Complainant argues that Respondent registered the <mystatefarmfcu.com> in bad faith as it had notice of Complainant’s rights in the STATE FARM mark when it registered the domain name. Actual notice may be demonstrated under Policy ¶ 4(a)(iii) by registering a domain name with a mark that Complainant has used for a long time. See eBay, Inc v. Progressive Life Awareness Network, D2001-0068 (WIPO Mar. 16, 2001) (finding bad faith pursuant to Policy ¶ 4(b)(iv) where the respondent capitalized on the fame associated with the complainant’s EBAY mark and profited from it by diverting users seeking the complainant to the respondent’s website).

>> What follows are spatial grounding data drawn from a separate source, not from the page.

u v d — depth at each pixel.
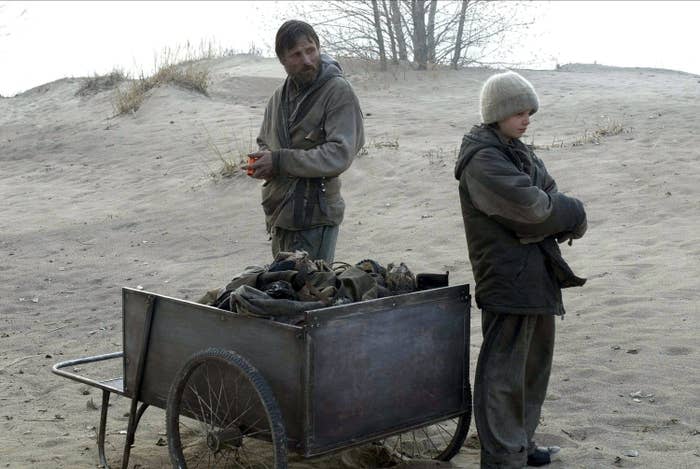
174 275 9.66
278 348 4.06
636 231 9.47
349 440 4.14
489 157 4.31
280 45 5.14
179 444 4.45
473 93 19.27
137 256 10.54
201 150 15.06
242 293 4.17
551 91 18.47
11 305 8.89
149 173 14.23
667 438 5.07
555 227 4.30
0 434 5.56
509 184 4.20
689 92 17.00
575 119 14.73
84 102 21.12
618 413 5.44
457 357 4.56
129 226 11.78
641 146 12.34
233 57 25.84
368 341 4.16
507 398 4.43
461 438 4.78
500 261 4.33
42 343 7.66
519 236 4.31
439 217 10.55
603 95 17.06
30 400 6.25
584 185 10.99
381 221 10.69
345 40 22.44
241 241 10.77
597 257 8.81
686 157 11.59
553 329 4.56
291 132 5.30
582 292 7.86
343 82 5.24
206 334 4.38
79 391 6.40
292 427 4.05
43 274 9.96
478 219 4.39
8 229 12.04
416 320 4.35
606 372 6.08
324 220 5.28
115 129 17.61
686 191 10.44
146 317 4.63
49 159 16.20
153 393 4.67
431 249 9.55
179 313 4.49
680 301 7.39
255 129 16.03
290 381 4.03
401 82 20.86
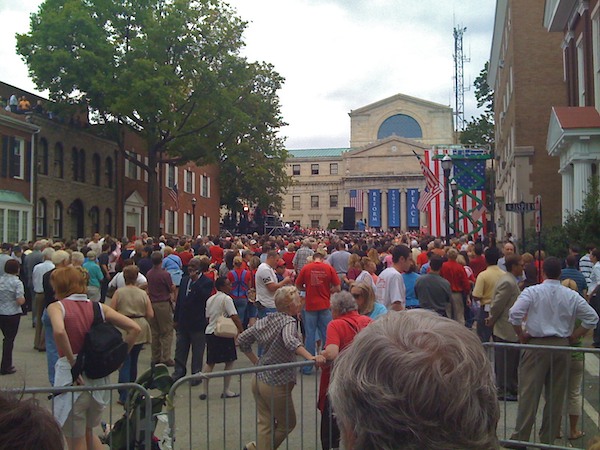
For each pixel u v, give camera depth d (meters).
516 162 28.75
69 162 34.12
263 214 50.22
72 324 5.33
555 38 28.77
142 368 11.02
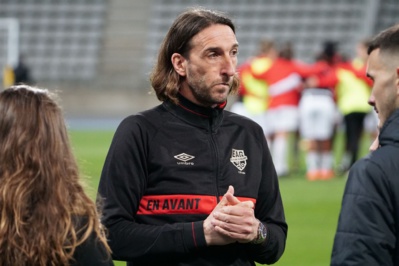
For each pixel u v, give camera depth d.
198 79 4.62
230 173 4.68
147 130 4.68
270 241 4.70
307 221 12.54
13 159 3.61
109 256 3.66
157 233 4.50
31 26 40.16
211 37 4.60
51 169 3.61
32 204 3.57
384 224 3.92
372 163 4.01
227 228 4.38
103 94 36.31
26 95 3.71
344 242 3.94
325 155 18.36
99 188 4.66
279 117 18.58
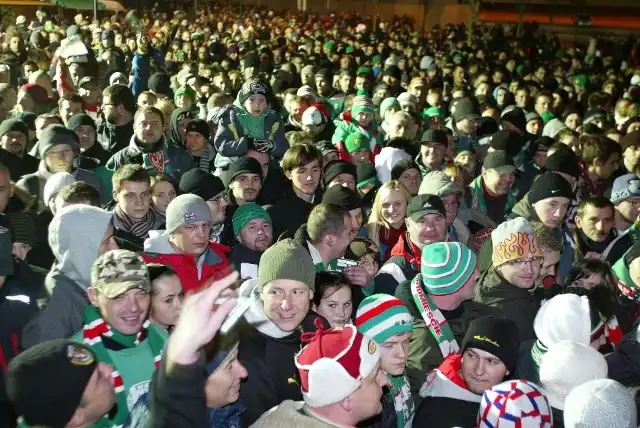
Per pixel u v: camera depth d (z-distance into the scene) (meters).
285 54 18.80
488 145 8.41
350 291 3.83
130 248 4.64
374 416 2.80
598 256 5.57
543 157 7.84
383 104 10.12
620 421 2.54
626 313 4.50
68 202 4.63
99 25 22.95
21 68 13.73
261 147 6.45
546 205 5.46
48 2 27.92
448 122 9.99
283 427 2.66
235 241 5.13
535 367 3.65
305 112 8.73
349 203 5.23
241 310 2.56
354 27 37.28
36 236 4.64
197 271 4.29
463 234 5.83
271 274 3.49
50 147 5.87
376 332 3.41
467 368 3.35
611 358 3.64
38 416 2.23
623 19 36.38
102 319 3.22
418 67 20.31
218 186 5.40
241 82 13.08
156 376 2.15
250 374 3.30
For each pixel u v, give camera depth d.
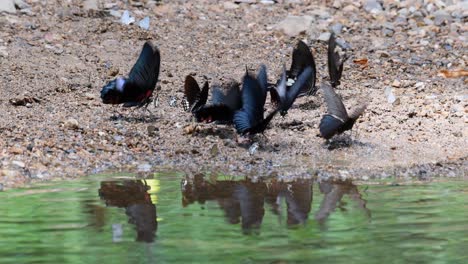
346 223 17.19
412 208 18.30
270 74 31.77
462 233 16.36
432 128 26.67
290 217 17.70
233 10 38.91
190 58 33.12
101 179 21.02
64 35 33.75
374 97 29.80
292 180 21.22
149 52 24.33
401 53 35.16
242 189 20.20
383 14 39.31
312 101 29.28
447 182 21.00
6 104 26.84
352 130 26.23
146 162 22.94
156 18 36.94
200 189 20.14
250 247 15.51
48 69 30.45
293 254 15.09
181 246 15.56
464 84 31.81
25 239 15.97
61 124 25.30
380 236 16.23
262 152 24.14
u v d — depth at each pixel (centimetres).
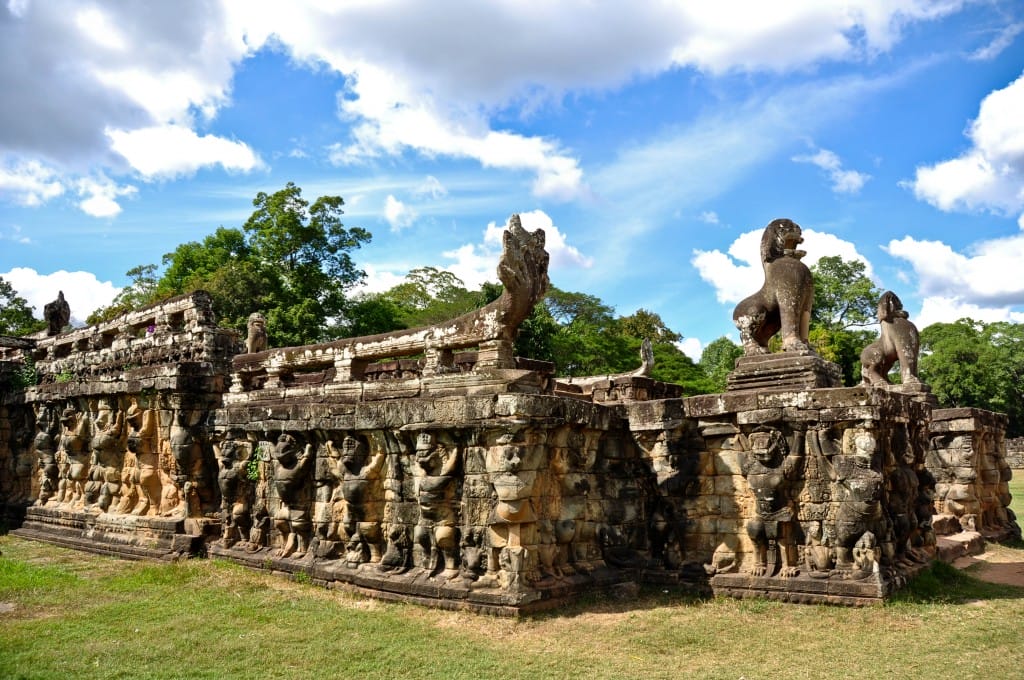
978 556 1582
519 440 1054
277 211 3903
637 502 1266
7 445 2170
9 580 1334
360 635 966
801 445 1134
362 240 4112
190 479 1546
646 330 5622
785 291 1255
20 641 951
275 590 1227
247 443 1462
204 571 1363
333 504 1281
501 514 1040
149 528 1580
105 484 1723
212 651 909
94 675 829
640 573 1227
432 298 5662
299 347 1450
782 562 1138
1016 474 3934
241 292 3566
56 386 1892
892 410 1180
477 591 1052
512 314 1141
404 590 1120
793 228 1303
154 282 4559
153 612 1095
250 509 1459
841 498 1107
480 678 810
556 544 1134
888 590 1074
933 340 5716
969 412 1772
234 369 1566
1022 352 5278
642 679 803
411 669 841
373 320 4253
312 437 1310
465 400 1081
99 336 2017
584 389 1772
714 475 1220
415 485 1164
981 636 929
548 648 907
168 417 1595
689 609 1082
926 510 1361
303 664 862
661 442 1257
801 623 1002
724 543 1196
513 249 1131
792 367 1206
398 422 1158
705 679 802
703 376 4938
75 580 1336
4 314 4134
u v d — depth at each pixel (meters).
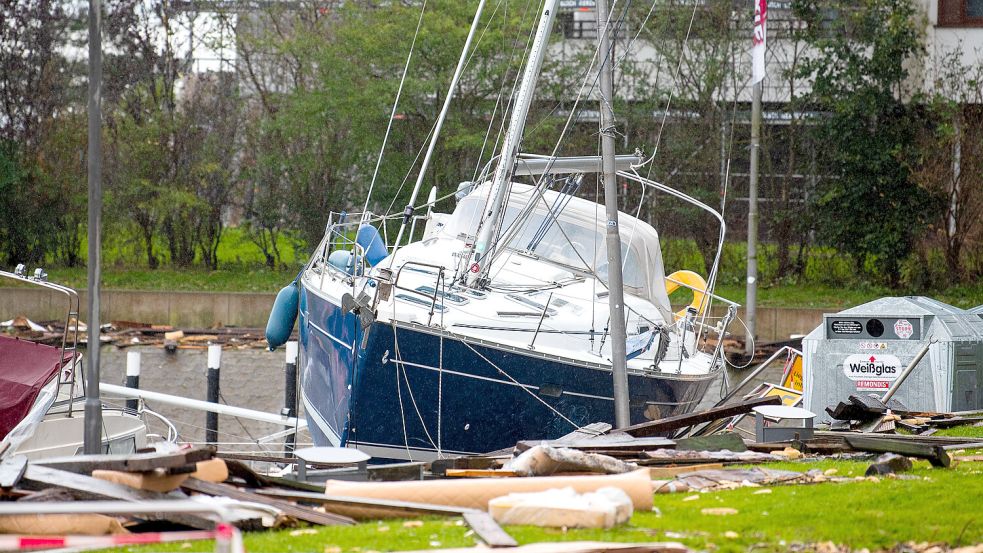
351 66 44.78
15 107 45.09
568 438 15.34
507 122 45.03
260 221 46.88
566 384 17.41
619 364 16.98
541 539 8.91
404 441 16.84
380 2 47.31
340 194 46.56
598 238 21.72
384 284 16.25
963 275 43.69
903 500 10.91
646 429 16.36
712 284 23.19
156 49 46.56
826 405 20.48
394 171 45.06
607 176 17.41
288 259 48.47
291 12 48.31
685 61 45.78
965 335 20.03
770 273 45.81
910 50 44.91
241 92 48.31
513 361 16.95
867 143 44.34
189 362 33.91
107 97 46.00
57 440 18.02
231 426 28.36
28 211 45.16
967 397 20.02
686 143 45.78
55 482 9.40
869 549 9.07
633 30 45.97
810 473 12.59
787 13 46.91
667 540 9.02
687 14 45.59
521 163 20.41
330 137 46.31
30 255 45.50
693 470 13.12
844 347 20.47
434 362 16.53
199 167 46.16
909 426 17.22
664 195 46.06
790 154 45.75
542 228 21.89
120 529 9.24
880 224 44.78
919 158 44.06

Complainant argues that its longstanding use and popularity of the STATE FARM mark demonstrates that Respondent had actual notice of Complainant’s rights in the mark when it registered the <mystatefarmfcu.com> domain name. The Panel agrees and finds that Respondent registered the <mystatefarmfcu.com> domain name in bad faith under Policy ¶ 4(a)(iii).

 

The Panel finds Complainant has satisfied Policy ¶ 4(a)(iii).

 

DECISION

Having established all three elements required under the ICANN Policy, the Panel concludes that relief shall be GRANTED.

 

Accordingly, it is Ordered that the <mystatefarmfcu.com> domain name be TRANSFERRED from Respondent to Complainant.

 

 

Bruce E. Meyerson, Panelist

Dated:  September 17, 2020

 

 



[i] The <mystatefarmfcu.com> was registered on Apr. 3, 2020.